Nereden başlayacağımı bile bilmiyorum. Fakat şöyle diyeyim. İlk cümlelerde bir zihin akışı var (gibi-msi), doğal olarak birinci tekil şahıs kullanıyor. Tamam, uygun. Karakterin hayıflanmasıyla devam edelim. Ona da tamam. Gerçi orada, elöyküsel bir anlatım mı var, protagonist mi belli değil, orası muğlak. Hadi tamam, kurcalamayalım. “Yıldızlar silik silikti”de iş kopuyor asıl. Nereden nereye. “Birden gülümsedi” de bunu taçlandırıyor. Al bi’ de burdan yak! Yazarımız maden mühendisi malum, anlatıcıyı bulmak için ta cümlelerin dibini magmaya kadar kazmak lazım. Sadece bu pasajda bile raks eden zaman kiplerini de artık siz düşünün. Bunu geçiyorum, yeter, şimdi sıra kelimelerinde.

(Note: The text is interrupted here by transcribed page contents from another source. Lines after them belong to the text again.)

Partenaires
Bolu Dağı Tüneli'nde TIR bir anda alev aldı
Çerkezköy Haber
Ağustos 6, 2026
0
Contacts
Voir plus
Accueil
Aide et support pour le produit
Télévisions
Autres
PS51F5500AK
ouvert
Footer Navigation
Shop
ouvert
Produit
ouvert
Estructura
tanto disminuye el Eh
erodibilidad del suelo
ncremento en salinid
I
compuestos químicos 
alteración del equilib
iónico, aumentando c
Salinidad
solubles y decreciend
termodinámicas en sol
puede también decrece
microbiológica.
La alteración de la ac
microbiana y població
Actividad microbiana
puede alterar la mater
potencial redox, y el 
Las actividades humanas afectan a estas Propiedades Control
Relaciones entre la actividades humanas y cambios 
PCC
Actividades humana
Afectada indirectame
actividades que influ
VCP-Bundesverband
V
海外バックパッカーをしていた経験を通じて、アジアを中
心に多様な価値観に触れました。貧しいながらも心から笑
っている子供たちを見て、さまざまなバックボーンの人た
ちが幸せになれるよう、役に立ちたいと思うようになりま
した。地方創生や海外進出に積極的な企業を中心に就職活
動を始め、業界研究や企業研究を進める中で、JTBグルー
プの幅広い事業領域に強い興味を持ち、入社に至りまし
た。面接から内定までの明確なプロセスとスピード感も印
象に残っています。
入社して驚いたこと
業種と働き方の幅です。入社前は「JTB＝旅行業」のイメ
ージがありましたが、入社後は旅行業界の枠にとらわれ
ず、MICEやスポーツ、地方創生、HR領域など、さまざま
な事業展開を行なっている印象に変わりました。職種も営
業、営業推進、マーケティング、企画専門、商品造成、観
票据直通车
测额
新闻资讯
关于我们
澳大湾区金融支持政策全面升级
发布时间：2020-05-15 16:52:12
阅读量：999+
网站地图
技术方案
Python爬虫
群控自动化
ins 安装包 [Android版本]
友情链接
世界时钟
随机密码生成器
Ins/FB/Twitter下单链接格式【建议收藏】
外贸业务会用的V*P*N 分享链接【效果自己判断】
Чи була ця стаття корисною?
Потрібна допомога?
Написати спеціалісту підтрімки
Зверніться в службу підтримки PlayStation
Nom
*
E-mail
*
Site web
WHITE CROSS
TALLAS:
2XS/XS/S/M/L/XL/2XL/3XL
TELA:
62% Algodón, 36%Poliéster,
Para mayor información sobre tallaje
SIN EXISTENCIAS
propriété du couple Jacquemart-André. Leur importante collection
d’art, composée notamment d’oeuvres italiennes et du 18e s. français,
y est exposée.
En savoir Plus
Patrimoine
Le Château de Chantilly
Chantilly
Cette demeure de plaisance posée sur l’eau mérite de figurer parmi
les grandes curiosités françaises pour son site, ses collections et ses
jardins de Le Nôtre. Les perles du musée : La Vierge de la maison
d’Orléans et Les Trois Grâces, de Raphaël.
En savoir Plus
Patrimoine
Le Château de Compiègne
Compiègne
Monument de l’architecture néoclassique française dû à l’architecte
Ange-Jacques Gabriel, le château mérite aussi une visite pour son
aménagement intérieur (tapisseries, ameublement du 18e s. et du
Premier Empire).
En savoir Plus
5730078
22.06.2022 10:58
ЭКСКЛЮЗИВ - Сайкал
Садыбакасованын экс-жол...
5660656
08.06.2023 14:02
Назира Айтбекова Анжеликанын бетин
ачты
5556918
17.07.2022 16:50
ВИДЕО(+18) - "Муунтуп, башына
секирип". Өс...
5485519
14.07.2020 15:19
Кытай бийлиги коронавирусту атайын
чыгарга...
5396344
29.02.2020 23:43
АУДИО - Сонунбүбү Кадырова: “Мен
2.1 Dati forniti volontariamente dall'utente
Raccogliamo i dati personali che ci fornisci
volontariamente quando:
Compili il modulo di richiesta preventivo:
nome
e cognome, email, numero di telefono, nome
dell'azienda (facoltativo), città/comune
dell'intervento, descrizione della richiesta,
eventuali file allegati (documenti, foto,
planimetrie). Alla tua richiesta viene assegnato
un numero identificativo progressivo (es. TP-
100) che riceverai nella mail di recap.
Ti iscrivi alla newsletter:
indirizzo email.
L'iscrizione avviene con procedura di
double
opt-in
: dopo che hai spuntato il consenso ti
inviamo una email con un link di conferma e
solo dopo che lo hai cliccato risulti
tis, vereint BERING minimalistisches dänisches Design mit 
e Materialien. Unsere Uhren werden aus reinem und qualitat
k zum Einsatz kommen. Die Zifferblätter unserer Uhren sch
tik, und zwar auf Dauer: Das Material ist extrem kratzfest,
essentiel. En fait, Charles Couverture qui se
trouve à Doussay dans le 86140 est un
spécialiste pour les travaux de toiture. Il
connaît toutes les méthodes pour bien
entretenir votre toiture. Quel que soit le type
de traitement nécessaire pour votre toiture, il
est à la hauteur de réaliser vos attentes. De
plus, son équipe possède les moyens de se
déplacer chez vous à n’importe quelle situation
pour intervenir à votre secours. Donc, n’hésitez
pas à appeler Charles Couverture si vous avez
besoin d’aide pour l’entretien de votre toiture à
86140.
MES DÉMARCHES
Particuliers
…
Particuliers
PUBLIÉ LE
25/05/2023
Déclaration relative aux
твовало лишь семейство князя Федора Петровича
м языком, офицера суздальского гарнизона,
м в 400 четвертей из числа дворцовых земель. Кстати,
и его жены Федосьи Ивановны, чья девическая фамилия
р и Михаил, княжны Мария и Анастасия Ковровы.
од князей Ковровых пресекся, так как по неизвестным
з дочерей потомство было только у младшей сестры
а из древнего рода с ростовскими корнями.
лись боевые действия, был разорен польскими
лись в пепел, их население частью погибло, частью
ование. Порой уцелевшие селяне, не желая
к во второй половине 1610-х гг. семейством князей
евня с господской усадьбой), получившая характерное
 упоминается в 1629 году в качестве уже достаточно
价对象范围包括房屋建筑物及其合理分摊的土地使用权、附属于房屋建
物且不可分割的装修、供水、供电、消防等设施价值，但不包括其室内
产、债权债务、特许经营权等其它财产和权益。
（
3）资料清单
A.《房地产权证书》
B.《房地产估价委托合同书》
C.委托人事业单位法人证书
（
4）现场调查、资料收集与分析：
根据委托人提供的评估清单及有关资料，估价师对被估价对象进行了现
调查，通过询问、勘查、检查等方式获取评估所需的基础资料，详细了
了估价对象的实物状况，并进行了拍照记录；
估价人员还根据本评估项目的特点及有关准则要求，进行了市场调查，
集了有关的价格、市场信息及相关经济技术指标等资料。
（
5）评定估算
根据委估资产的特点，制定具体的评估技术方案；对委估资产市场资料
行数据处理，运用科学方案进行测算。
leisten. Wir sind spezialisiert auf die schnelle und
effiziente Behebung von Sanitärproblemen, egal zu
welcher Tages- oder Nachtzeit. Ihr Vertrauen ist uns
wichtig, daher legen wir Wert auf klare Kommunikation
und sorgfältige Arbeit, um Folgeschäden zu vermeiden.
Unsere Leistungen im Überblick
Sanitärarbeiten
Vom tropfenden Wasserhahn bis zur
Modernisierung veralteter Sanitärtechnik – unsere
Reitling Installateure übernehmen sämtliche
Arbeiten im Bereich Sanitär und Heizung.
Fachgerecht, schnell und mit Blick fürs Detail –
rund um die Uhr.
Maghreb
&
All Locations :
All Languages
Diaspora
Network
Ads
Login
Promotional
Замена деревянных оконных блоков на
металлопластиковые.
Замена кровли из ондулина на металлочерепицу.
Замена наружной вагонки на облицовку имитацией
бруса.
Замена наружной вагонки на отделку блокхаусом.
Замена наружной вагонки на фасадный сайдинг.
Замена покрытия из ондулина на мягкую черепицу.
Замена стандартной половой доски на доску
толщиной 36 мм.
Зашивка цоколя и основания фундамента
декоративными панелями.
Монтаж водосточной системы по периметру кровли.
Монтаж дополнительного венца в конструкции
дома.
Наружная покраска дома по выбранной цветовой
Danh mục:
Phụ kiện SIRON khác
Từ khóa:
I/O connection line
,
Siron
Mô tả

TDK bize her ay belli bir miktar ücret ödediği için, bu konuda da yanlışları bulup söylemekle muvazzafız malumunuz olduğu üzere. Varan 1: “İşaret parmağı” olarak yazılmıyor muydu, bitişik yazılmasının sebebi nedir? Unutulmuş mu editöryal problemler mi? Şiirde tabii at koşturmak kolay, harf unutsan üslup çıkardı derler. (Aklıma nedense “Natama” geldi) Öyküde bunu yapmak abes. Hee, yaparsın ve bu gerçekten de yazım tarzının bir yansımasıdır, amenna, ama burada olmamış. Açıkça yanlış işte. Varan 2: “Bugünün dünden ayrıcalığı”. Bu nedir Allah aşkına? Farklı bir tamlama uğruna katl-i kelam caiz midir? Ne demek ayrıcalığı? Yerine bi’ “imtiyaz” koyun bakayım, mantıklı geliyor mu? (Uff tamam, biliyoruz herhalde her kelimenin farklı olduğunu) Yazar yazmış, ama düşünmemiş. Öykünün şiire benzemediğini bilememiş yahut hiç önemsememiş. Yazar burada kelimeye farklı bir mana vermek istemiş zamazingolarına girmeyin lütfen, yemezler. Sitemizdeki son eleştiride Aramis’in yakındığı gibi, şairimsi-öykücümsü karışımı bir durum söz konusu burada da. Keşke bunun yerine şiir yazsaydı yazar. Keşke sadece şiir yazsaydı. Benden bu kadar, yapmacık şeylerle gelmeyin bana.
Balizarde affetmez!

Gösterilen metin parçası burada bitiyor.